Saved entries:
**********

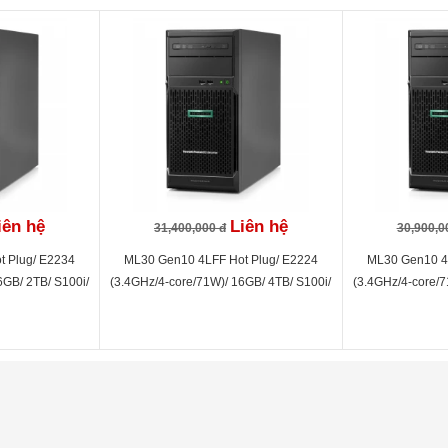
rts, 3yr Labor, 3yr Onsite support with NBD response
iên hệ
Liên hệ
31,400,000 đ
30,900,0
t Plug/ E2234
ML30 Gen10 4LFF Hot Plug/ E2224
ML30 Gen10 4L
6GB/ 2TB/ S100i/
(3.4GHz/4-core/71W)/ 16GB/ 4TB/ S100i/
(3.4GHz/4-core/7
S
350W PS
3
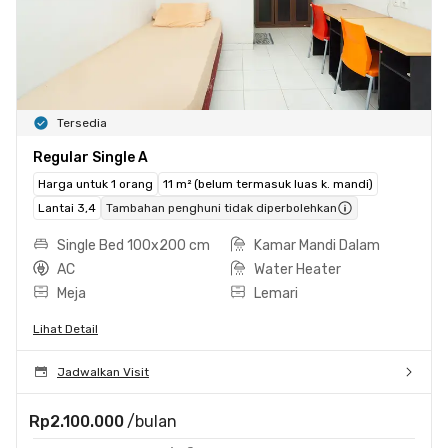
Tersedia
Regular Single A
Harga untuk 1 orang
11 m² (belum termasuk luas k. mandi)
Lantai 3,4
Tambahan penghuni tidak diperbolehkan
Single Bed 100x200 cm
Kamar Mandi Dalam
AC
Water Heater
Meja
Lemari
Lihat Detail
Jadwalkan Visit
Rp2.100.000
/bulan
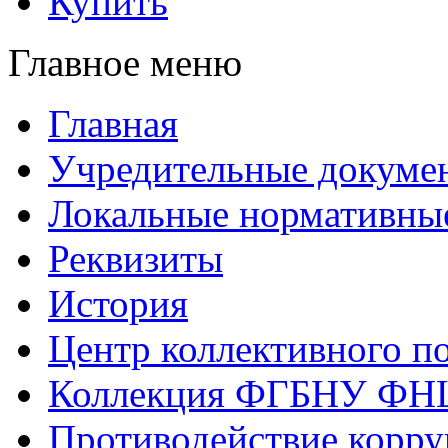
Купить
Главное меню
Главная
Учредительные докуме
Локальные нормативны
Реквизиты
История
Центр коллективного п
Коллекция ФГБНУ ФН
Противодействие корр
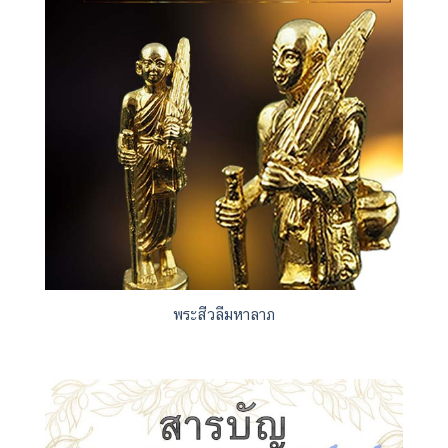
พระสีวลีมหาลาภ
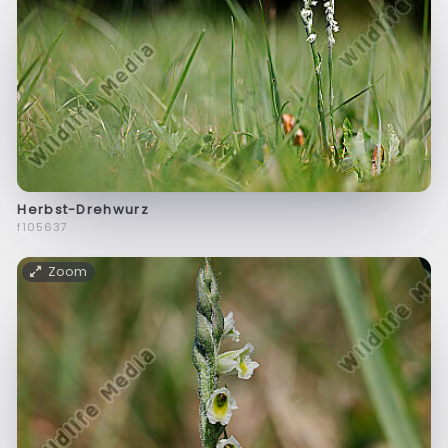
Herbst-Drehwurz
f105637
Zoom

**********

### AIM OF THE TASK
For each line in the entries that contains the string "core", make a copy.

### SOLUTION TO THE EXERCISE
(3.4GHz/4-core/71W)/ 16GB/ 4TB/ S100i/
(3.4GHz/4-core/7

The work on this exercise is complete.